UPDATE 2: I now sieve through all the laptops in the market putting the CPUs that meet my requirements here.
UPDATE: Found it!
Turns out R5 4500U and R7 4700U do not rank at the top! And oddly enough the 4700U ranks lower than the 4500U!! (I wonder if these tests are done with exact same other hardware… Probably not. Here a 4500U with 16GB RAM was on par with a 4700U with 8GB.)
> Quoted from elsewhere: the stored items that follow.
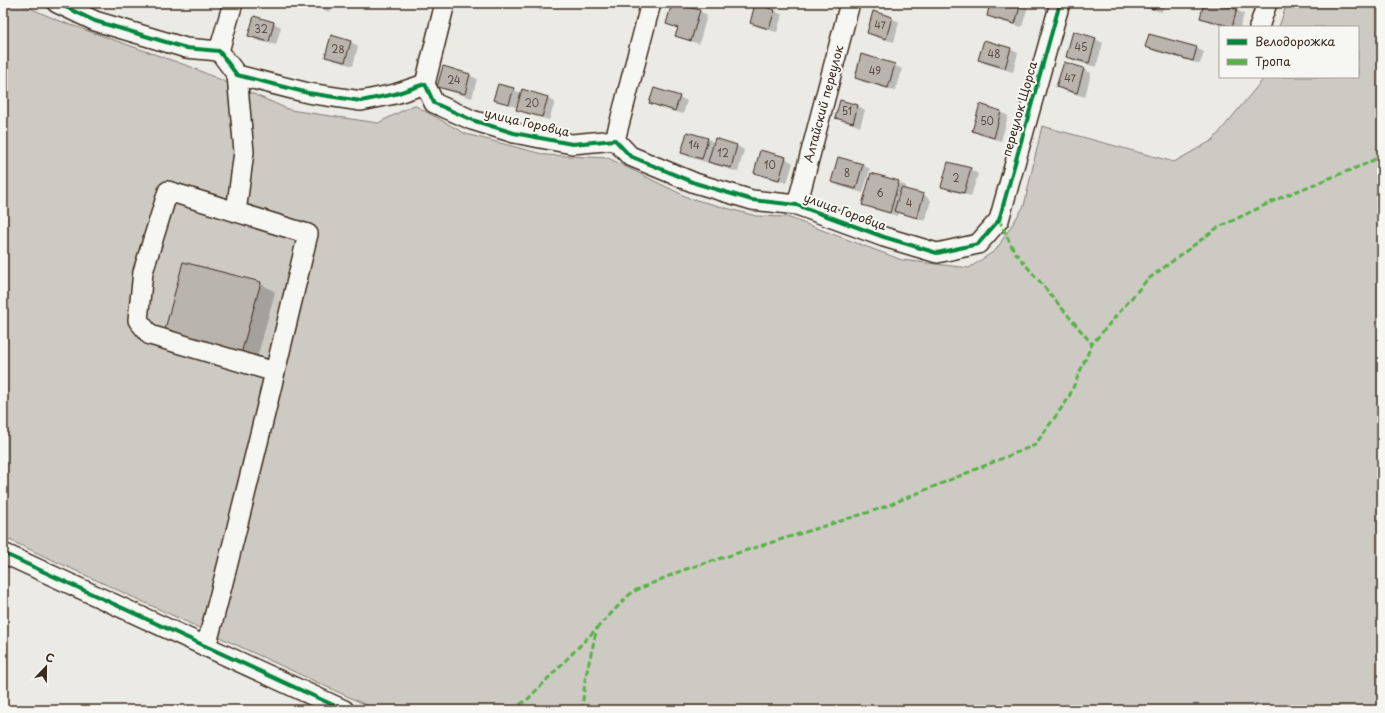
<svg xmlns="http://www.w3.org/2000/svg" width="1385" height="713" font-family="'Playpen Sans',sans-serif">
<style>
.green{fill:#cdcac4;stroke:#847a71}
.shadow{fill:#0003}
.building{fill:#bab4ae;stroke:#3b2a1e}
.lines{fill:none;stroke-linecap:round;stroke-linejoin:round}
.minor-casing{stroke:#3b2a1e;stroke-width:22}
.minor{stroke:#f6f6f2;stroke-width:19}
.quiet{stroke:#57b245;stroke-width:3;stroke-dasharray:6 3;stroke-linecap:butt}
.cycleway-casing{stroke:#f6f6f2;stroke-width:6}
.cycleway{stroke:#00873e;stroke-width:4}
.labels{text-anchor:middle;stroke-width:4;stroke-linejoin:round;paint-order:stroke}
.number-label{font-size:10px;fill:#5b4c42}
.street-label{font-size:12px;fill:#3b2a1e;stroke:#f6f6f2}
</style>
<rect width="100%" height="100%" fill="#ebeae5"/>
<filter id="ink" filterUnits="userSpaceOnUse"><feTurbulence type="fractalNoise" baseFrequency=".025" numOctaves="2"/><feDisplacementMap in="SourceGraphic" scale="8" xChannelSelector="R" yChannelSelector="G"/><feConvolveMatrix kernelMatrix="1 2 1 2 8 2 1 2 1" color-interpolation-filters="sRGB"/></filter>
<g filter="url(#ink)">
<path class="green" d="M 3,3 L 19,3 L 57,20 L 191,67 L 290,110 L 378,123 L 414,105 L 466,134 L 546,155 L 608,158 L 689,198 L 756,216 L 787,217 L 902,260 L 969,268 L 996,250 L 1024,206 L 1042,126 L 1174,162 L 1213,140 L 1265,77 L 1358,77 L 1358,27 L 1279,27 L 1287,3 L 1382,3 L 1382,710 L 377,710 L 3,537 Z"/>
<path class="shadow" d="M 303,3 L 332,3 L 330,12 Z
M 530,3 L 545,3 L 542,11 L 530,5 Z
M 673,3 L 700,11 L 707,15 L 699,44 L 676,36 L 678,29 L 668,24 Z
M 991,3 L 1024,3 L 1028,6 L 1022,27 L 995,20 L 988,15 Z
M 1137,3 L 1164,3 L 1162,12 L 1145,8 Z
M 1205,3 L 1213,3 L 1237,10 L 1244,14 L 1240,27 L 1226,27 L 1209,22 L 1201,18 Z
M 774,10 L 782,15 L 777,32 L 758,27 L 751,23 Z
M 874,13 L 892,18 L 899,22 L 894,42 L 876,37 L 868,33 Z
M 254,17 L 274,23 L 281,27 L 276,45 L 256,40 L 249,35 Z
M 331,36 L 351,42 L 358,46 L 353,66 L 333,60 L 326,56 Z
M 1095,39 L 1103,43 L 1096,67 L 1074,61 L 1067,56 Z
M 1146,47 L 1196,48 L 1204,52 L 1200,64 L 1154,51 Z
M 1010,49 L 1018,53 L 1013,72 L 986,64 L 979,60 Z
M 1064,63 L 1084,69 L 1091,73 L 1085,97 L 1065,91 L 1057,87 Z
M 894,65 L 902,69 L 895,91 L 863,82 L 856,78 Z
M 443,67 L 470,75 L 477,79 L 472,98 L 445,90 L 438,86 Z
M 513,89 L 522,94 L 547,98 L 555,102 L 549,120 L 525,113 L 518,108 L 494,99 Z
M 679,97 L 687,101 L 683,114 L 658,107 L 651,103 Z
M 841,101 L 858,106 L 865,110 L 860,127 L 837,117 Z
M 980,106 L 1001,112 L 1008,116 L 1001,141 L 980,135 L 973,131 Z
M 708,139 L 715,143 L 716,140 L 737,146 L 744,150 L 738,172 L 689,157 L 682,152 Z
M 785,158 L 793,163 L 787,183 L 763,177 L 755,172 Z
M 863,165 L 870,169 L 863,193 L 839,186 L 832,182 Z
M 970,169 L 978,174 L 971,196 L 950,190 L 942,186 Z
M 898,182 L 906,186 L 905,190 L 924,195 L 931,200 L 925,221 L 898,212 L 897,216 L 871,208 L 863,204 Z
M 260,283 L 275,292 L 256,362 L 180,341 Z"/>
<path class="building" d="M 304,3 L 324,3 L 322,8 Z
M 672,3 L 700,10 L 691,41 L 675,36 L 678,28 L 666,24 Z
M 990,3 L 1021,3 L 1015,24 L 987,16 Z
M 1136,3 L 1156,3 L 1154,9 Z
M 1204,3 L 1216,3 L 1237,9 L 1232,27 L 1200,18 Z
M 755,4 L 775,10 L 769,29 L 750,23 Z
M 873,11 L 892,17 L 886,39 L 867,33 Z
M 254,16 L 274,22 L 269,42 L 248,36 Z
M 1073,31 L 1096,38 L 1089,63 L 1066,57 Z
M 1149,34 L 1197,47 L 1193,61 L 1145,47 Z
M 331,35 L 351,41 L 345,62 L 325,57 Z
M 984,40 L 1011,48 L 1005,68 L 978,60 Z
M 861,54 L 895,64 L 888,88 L 855,78 Z
M 1064,62 L 1084,68 L 1077,93 L 1056,87 Z
M 443,66 L 470,74 L 465,94 L 437,87 Z
M 498,84 L 514,88 L 509,104 L 493,100 Z
M 654,88 L 680,96 L 675,111 L 649,103 Z
M 522,89 L 548,97 L 542,117 L 516,110 Z
M 840,100 L 858,105 L 853,123 L 835,118 Z
M 980,104 L 1001,111 L 994,138 L 972,131 Z
M 687,132 L 708,138 L 702,159 L 681,153 Z
M 715,138 L 737,145 L 731,168 L 708,162 Z
M 760,150 L 786,157 L 779,180 L 754,173 Z
M 838,157 L 863,164 L 856,189 L 831,182 Z
M 948,162 L 971,168 L 964,193 L 941,187 Z
M 871,173 L 899,181 L 890,213 L 862,205 Z
M 901,188 L 924,194 L 917,218 L 894,211 Z
M 183,262 L 261,282 L 241,354 L 164,333 Z"/>
<g class="lines">
<g class="minor-casing">
<path id="minor" d="M 57,3 L 95,21 L 186,48 L 219,51 L 237,75 L 308,93 L 361,101 L 395,94 L 425,84 L 434,103 L 472,120 L 514,133 L 572,144 L 615,140 L 630,156 L 695,183 L 752,200 L 797,205 L 884,237 L 937,253 L 978,244 L 999,220 L 1060,3
M 1259,27 L 1267,3
M 219,51 L 233,3
M 425,84 L 445,3
M 615,140 L 651,3
M 797,205 L 850,3
M 236,212 L 244,152 L 237,75
M 3,553 L 344,710
M 206,647 C 243,510 275,372 308,234 L 168,191 L 143,272 L 138,320 L 150,335 L 275,372"/>
</g>
<use href="#minor" class="minor"/>
<path class="quiet" d="M 999,220 L 1014,251 L 1092,344
M 512,710 L 528,699 L 632,592 L 683,570 L 879,509 L 1035,445 L 1068,399 L 1092,344 L 1147,280 L 1217,228 L 1282,197 L 1368,163 L 1382,155
M 582,710 L 585,680 L 597,628"/>
<g class="cycleway-casing">
<path id="cycleway" d="M 57,3 L 95,21 L 186,48 L 219,51 L 237,75 L 308,93 L 361,101 L 395,94 L 425,84 L 434,103 L 472,120 L 514,133 L 572,144 L 615,140 L 630,156 L 695,183 L 752,200 L 797,205 L 884,237 L 937,253 L 978,244 L 999,220 L 1060,3
M 3,553 L 344,710"/>
</g>
<use href="#cycleway" class="cycleway"/>
</g>
</g>
<g class="labels">
<g class="number-label">
<text x="880" y="29">47</text>
<text x="261" y="33">32</text>
<text x="1081" y="51">45</text>
<text x="338" y="53">28</text>
<text x="994" y="58">48</text>
<text x="875" y="75">49</text>
<text x="1070" y="82">47</text>
<text x="454" y="84">24</text>
<text x="532" y="107">20</text>
<text x="847" y="115">51</text>
<text x="987" y="125">50</text>
<text x="694" y="149">14</text>
<text x="723" y="157">12</text>
<text x="770" y="169">10</text>
<text x="847" y="177">8</text>
<text x="956" y="182">2</text>
<text x="880" y="197">6</text>
<text x="909" y="207">4</text>
</g>
<g class="street-label">
<text transform="translate(824 104) rotate(-75)" y="4">Алтайский переулок</text>
<text transform="translate(1020 109) rotate(-74)" y="4">переулок Щорса</text>
<text transform="translate(527 123) rotate(13)" y="4">улица Горовца</text>
<text transform="translate(845 212) rotate(20)" y="4">улица Горовца</text>
</g>
</g>
<rect width="1385" height="713" fill="none" stroke="#f6f6f2" stroke-width="16"/>
<rect x="8" y="8" width="1369" height="697" fill="none" stroke="#3b2a1e" stroke-width="1.5" filter="url(#ink)"/>
<rect x="1219" y="26" width="140" height="52" fill="#f6f6f2" stroke="#aba49d"/>
<rect x="1227" y="39" width="20" height="6" fill="#00873e" stroke="#aba49d"/>
<text x="1255" y="46" font-size="12" fill="#3b2a1e">Велодорожка</text>
<rect x="1227" y="59" width="20" height="6" fill="#57b245" stroke="#aba49d"/>
<text x="1255" y="66" font-size="12" fill="#3b2a1e">Тропа</text>
<g transform="translate(46 667) rotate(22)" stroke="#f6f6f2" stroke-width="3" paint-order="stroke">
<path d="M0-3L7 15L0 10L-7 15Z" fill="#3b2a1e"/>
<text y="-6" font-size="11" font-weight="bold" text-anchor="middle" fill="#3b2a1e">С</text>
</g>
</svg>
As I zero in on my quest for a laptop replacement, I now know what to look for: H.264/265 encoding performance, as that was my only grievance with my MBA, and the only computationally intensive task I need (for which I don't want to wait hours). But I'm having a hard time finding comprehensive benchmark results for more recent CPUs (including the Ryzens 4500U, 4700U, etc). Anyone seen one or have opinions about it? Ryzens are all the rage now, but I read it here that:
Simply put, the main difference between the AMD Ryzen and Intel 9th Gen processors is that Intel is better at processing H.264/H.265 footage, while AMD Ryzen processors are better at processing RED footage. … The Intel advantage for H.264/265 media is pretty easily explained by the fact that Premiere Pro supports hardware accelerated encoding/decoding of H.264/265 media via Intel Quick Sync. AMD does not have this feature (nor does the Intel X-series for that matter), which explains why the Intel 9th Gen CPUs are simply going to be better at processing H.264/265 footage.
I'm not sure that applies to lower end processors encoding outside Premiere Pro (say, on DaVinci Resolve Free, which is what I'll be using).
Any Intel processor from the past few years will handle hevc fine for playback.
For encoding more cores (Rysen) will most likely be more important.
What are you trying to do? Reencode 264 to 265?